Sweetly Savage: Inequality in the Chocolate Market

Life is like a box of chocolates. This might mean something to your average first world consumer but to cacao producers in Africa the saying has no context. If it’s not obvious by the title the contemplative practice I found the most helpful was the chocolate practice. The combination of having both raw cacao and a piece of chocolate itself to taste and compare helped actualize the stark difference between the raw product and the processed product that consumers see. Tasting both also helped explain why chocolate is much more of a luxury than cacao. Cacao at best is flavorful but nowhere near as sweet as chocolate which is primarily composed of sugar and milk. So it is not hard to imagine that those that produce the essential component to chocolate, cacao, never get to experience the melt in your mouth product of their hard work. 
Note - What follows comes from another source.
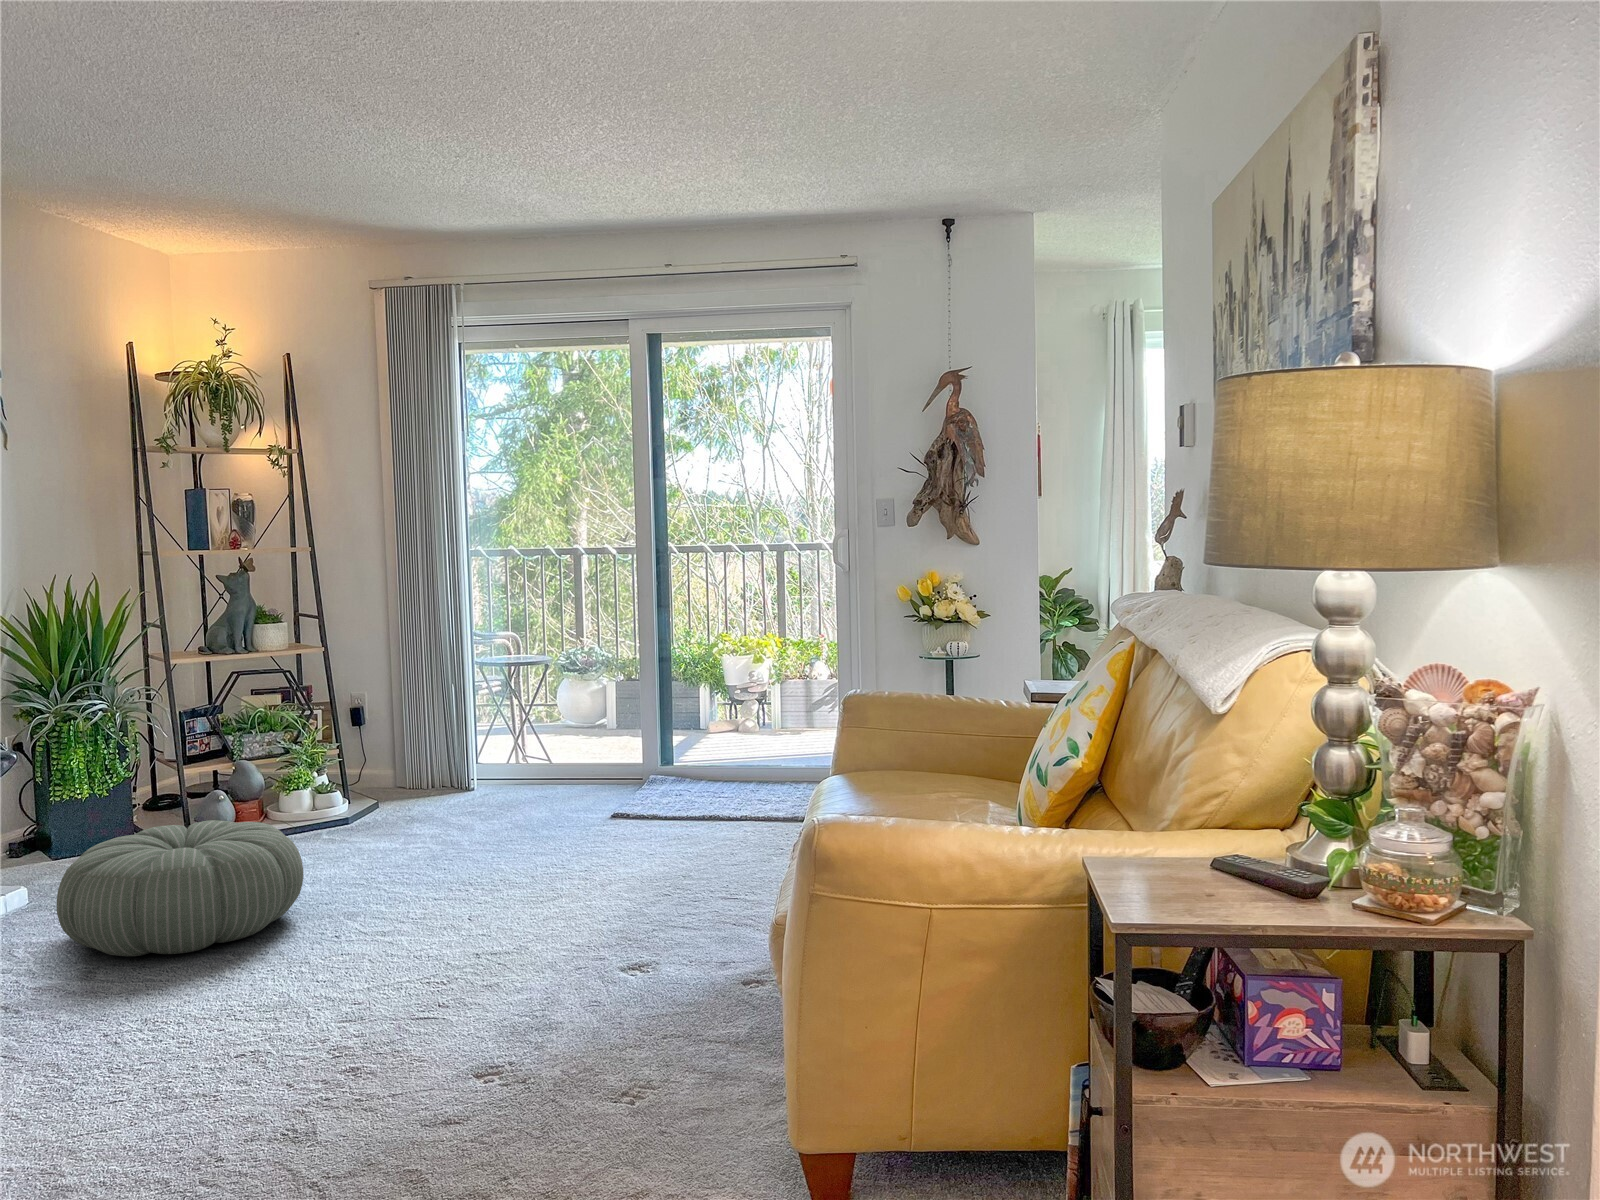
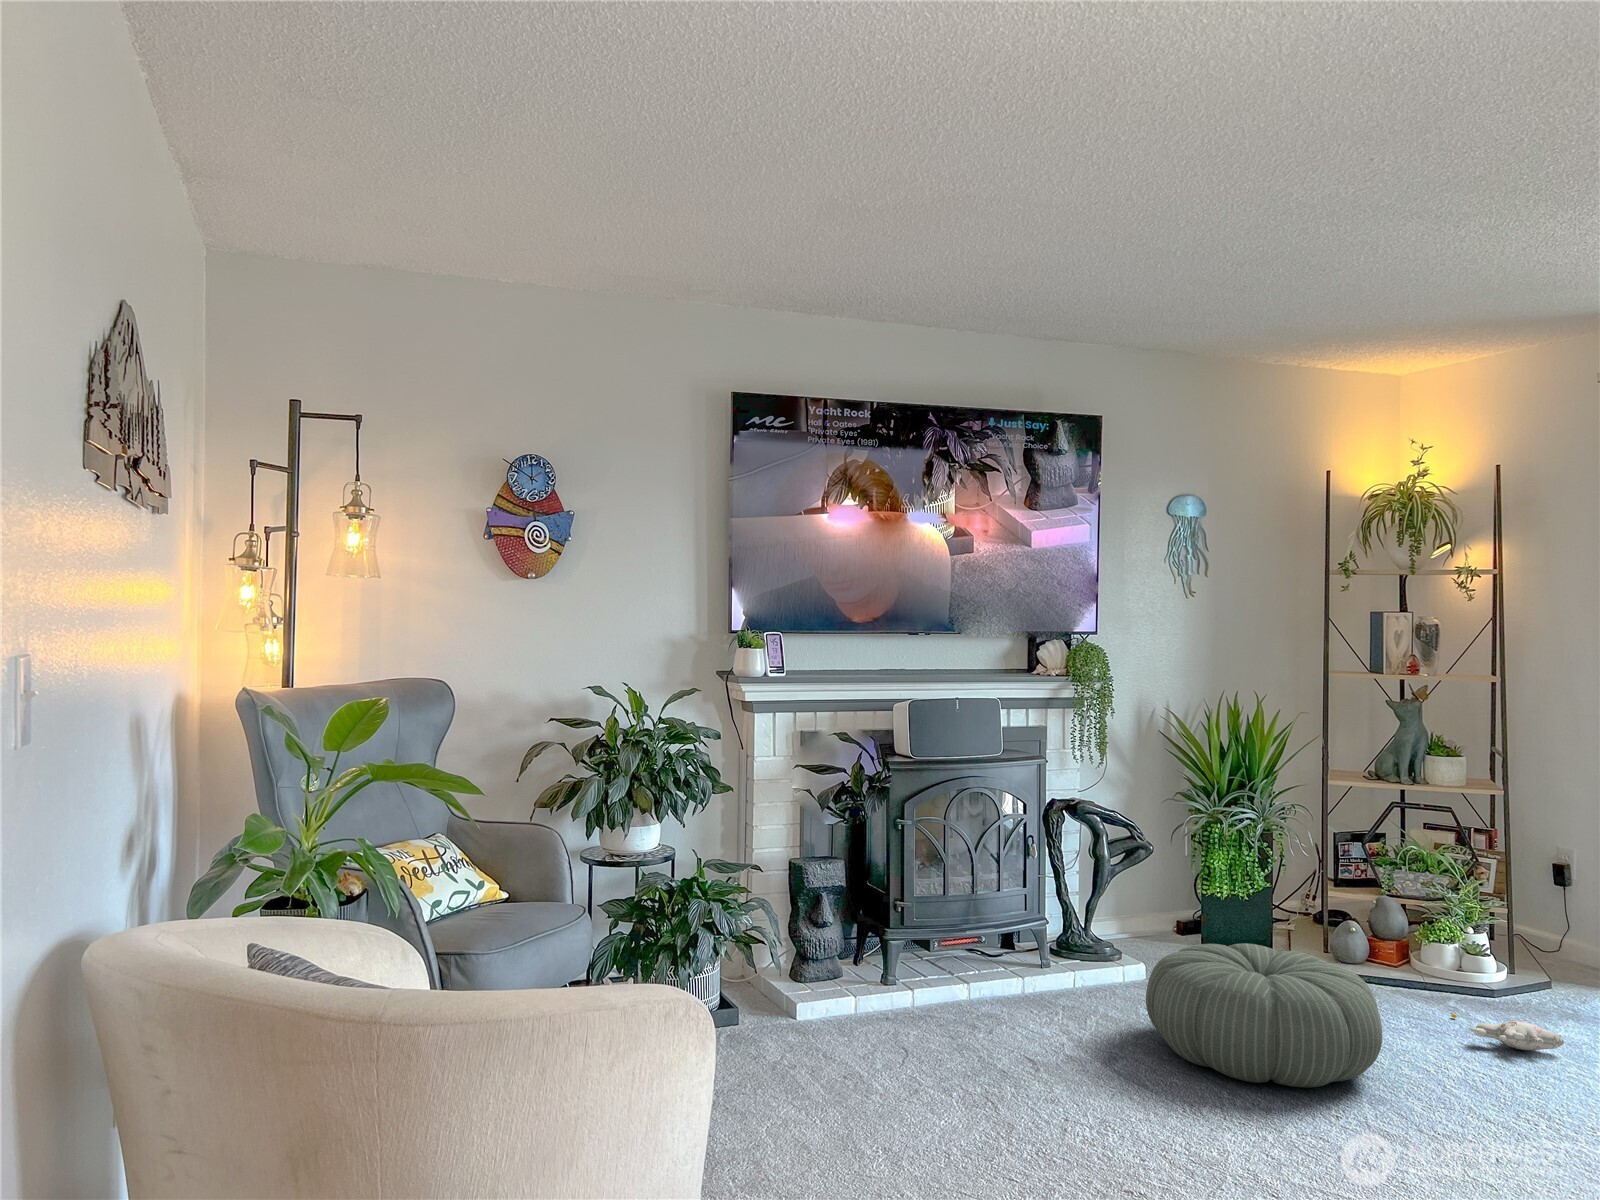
plush toy: none [324,830,417,852] -> present [1451,1014,1564,1050]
However, seeing the video in class of the cacao farmers that were so amazed at the sight and taste of chocolate made the economic reality of farming and agriculture more real. This was not the first time I had seen the video but to imagine that these people work day in and day out to produce raw material that they never get to enjoy in its final form is a good show of the chain of command in the food system. Producers are generally not payed or respected for all that they provide to consumers. In fact, producers in the food system are often neglected to the point where they struggle to be consumers in the food system they help perpetuate

In “The Color of Food “it was stated that in 2007 47% of agricultural workers in California were food insecure. The lack of proper payment and respect that these workers get for performing such a vital task in our economy seems outrageous. Especially when considering fact that food is a universal need. If we apply systems theory it can be easily said that the the way agricultural workers are treated is in line with a linear system rather than a living system. That is to say, agricultural workers aren’t paid or compensated in a way that allows them to sustain their work over time and that can lead to dire consequences in the U.S as the number of domestic producers continues to decline.
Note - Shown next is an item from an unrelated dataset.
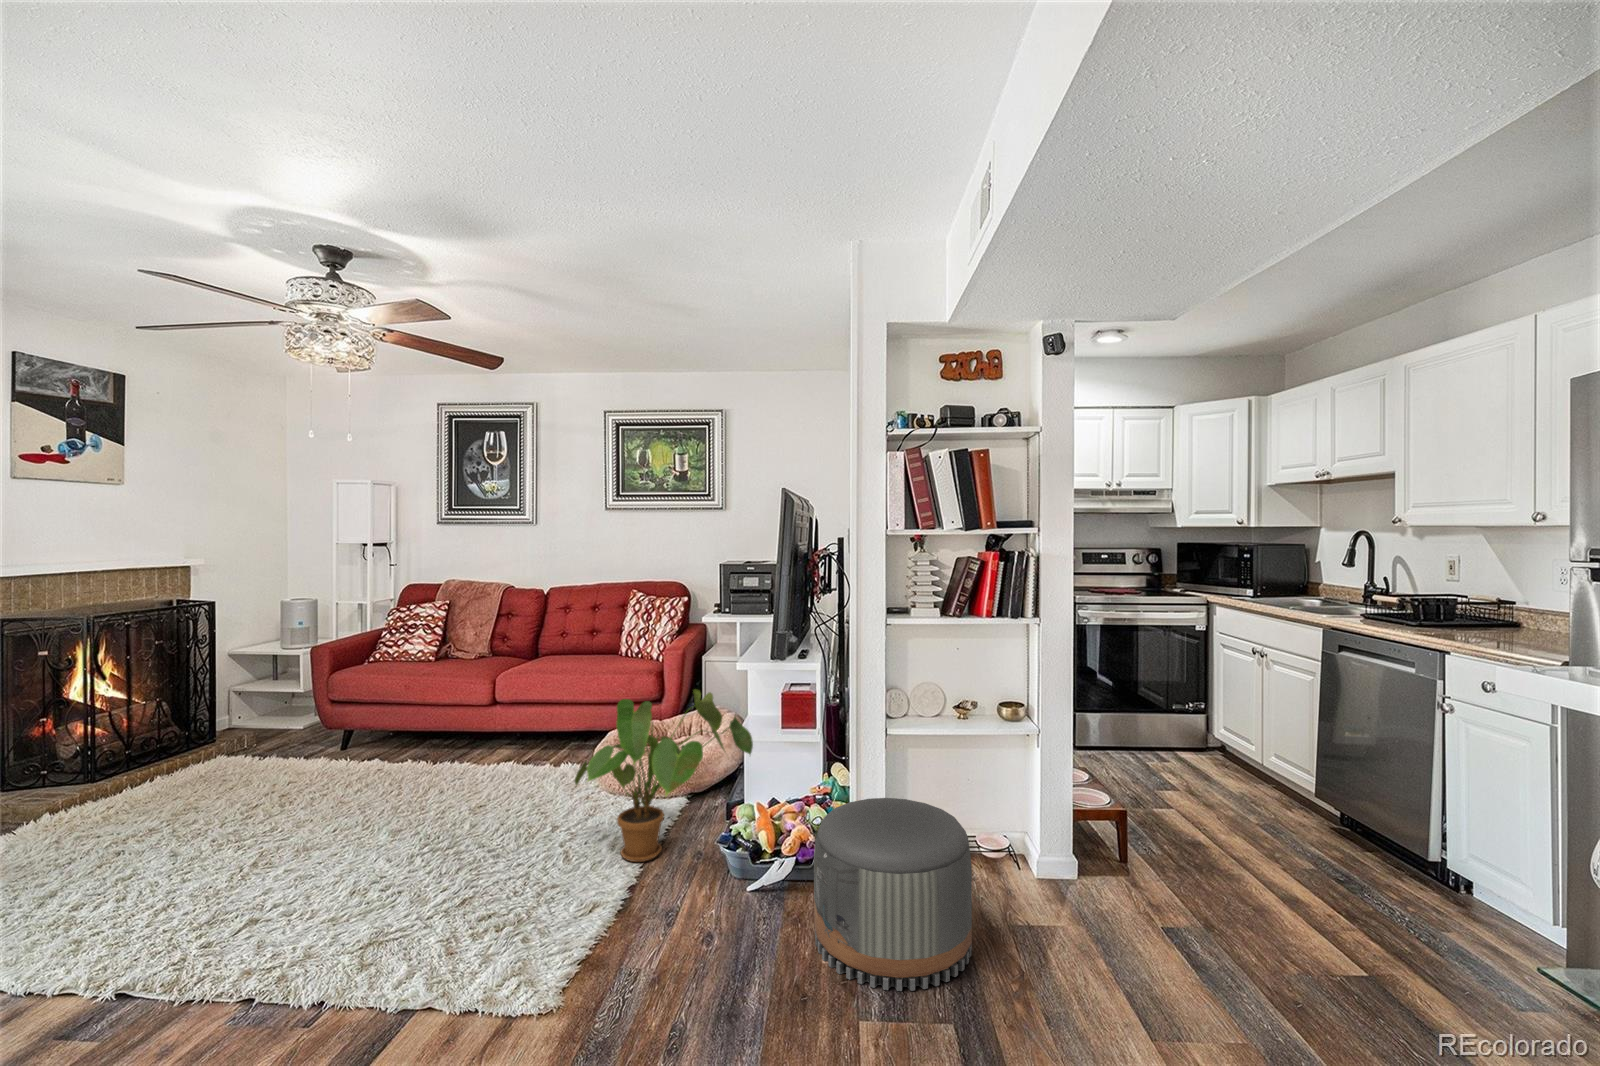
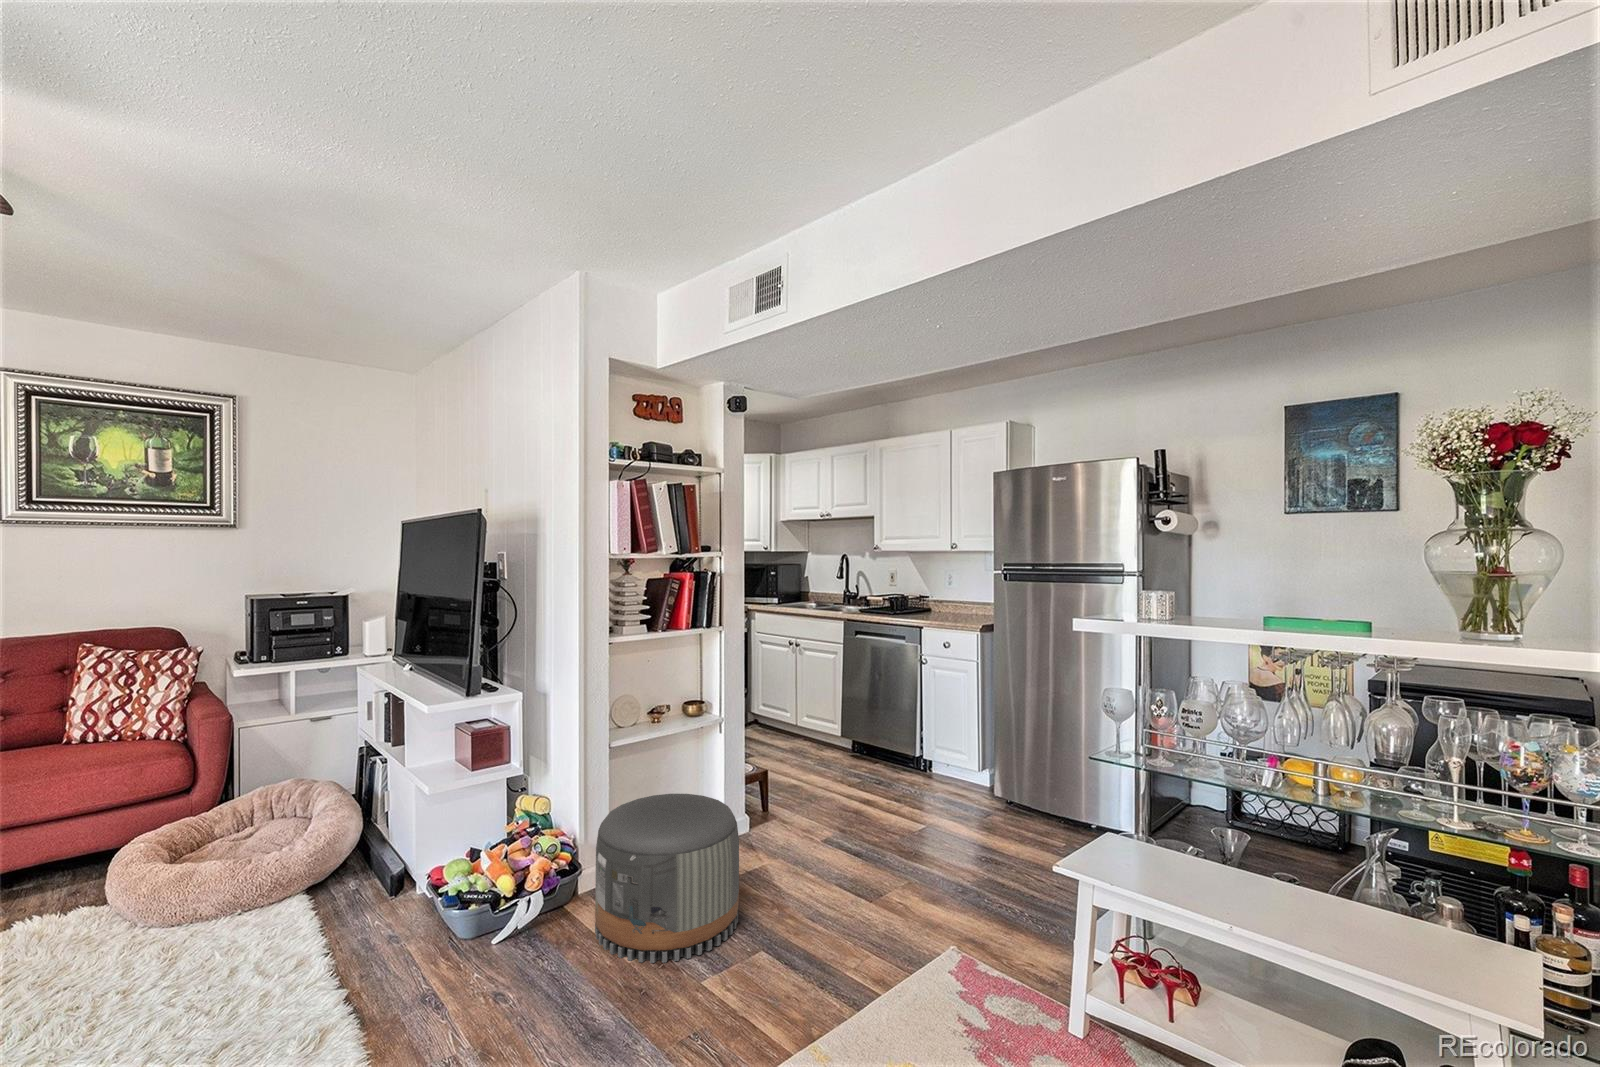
house plant: present [574,689,753,862] -> none [192,742,470,981]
3 thoughts on “Sweetly Savage: Inequality in the Chocolate Market

  1. Yuko Watanabe

    Hi Yasmine
    I would like to agree that the most helpful contemplative practice was the chocolate one.
    It made me realized that many food we enjoy, especially cheap and processed food, and also large profits big firms get sacrifice farmers rights and fair-pays.
    You points out the lack of payment which doesn’t let farmers to sustain their work.
    This point let me remember the other contemplative practice, the one with strawberry.
    Before we ate a strawberry, we watched the video which showed us the picking strawberries with agricultural robots. The age has started that people are replaced by robots. It surprised me a lot and gave me a chance to think the relation between food we eat and those who are working to produce such foods.
    Of course, consumers will be happy to buy foods cheaply. But food has been essential for everyone over the ages and thus many people have been involved in food production. We should not to pursue its cheapness more than sustainable food system.
    Thank you for giving me a chance to connect two contemplative practices.

  2. Josh Williams

    Yasmine, I like how you applied “The Color of Food” reading to the video we watched about cacao producers in Africa. Much like in “The Color of Food” the people that work in the chocolate production chain do not earn a living standard that allows them to enjoy the fruits of their labor. A common solution for many Americans who have the resources available to change their consumption patterns is to start buying more local foods. The idea is that if the foods are locally grown, the workers would have been treated better and payed better. But, in Anderson’s article, “Limits of the Locavore,” he states that injustices in the international food system still occur on the local level. Local producers still use immigrant labor, and commit labor rights abuses knowing they can use the legal status of their workers as blackmail. Again, it seems that solving food inequality through shifting consumer habits will not solve the labor abuses known to occur. Raising the living standards of food workers will take more action than individual responsibility.

  3. Sungkun Choi

    Hi Yasmine,
    I enjoyed reading through your post, very cohesive and well put. I just wanted to propose something I thought was interesting and falls in line with contemplative practices. If you haven’t ever been to the UW farmers market (Sat. on the Ave past 50th ST 9am – 2:30pm) try going there and chatting with some of the farmers after buying some of their produce. Later on when you’re preparing a meal with whatever you bought try and see if you can remember the farmer you bought it from with absolute clarity. Try to do this (minus the talking with the producer) as well with products you bought from a grocery store.

    I tried to do this in the past, and I found that trying to imagine the producer of products I bought from the grocery store was difficult, the image in my head was just migrant workers. Whereas, with the products I bought from the farmers market I could picture the farmer I bought it from and go on to imagine what sort of hardships went into producing the product.

    I think the reason that many people don’t think about the workers who produce much of what they eat is because there is no face to match to the product. Perhaps another part of the issue is that there is an overabundance of available foods in the U.S. Barring overall nutrition, it’s nearly impossible for someone to starve to death in the U.S.. Perhaps this overabundance has caused our mindset to normalize not caring much about producers as regardless of whether we do or not we will be able to get our food so long as we pay for it.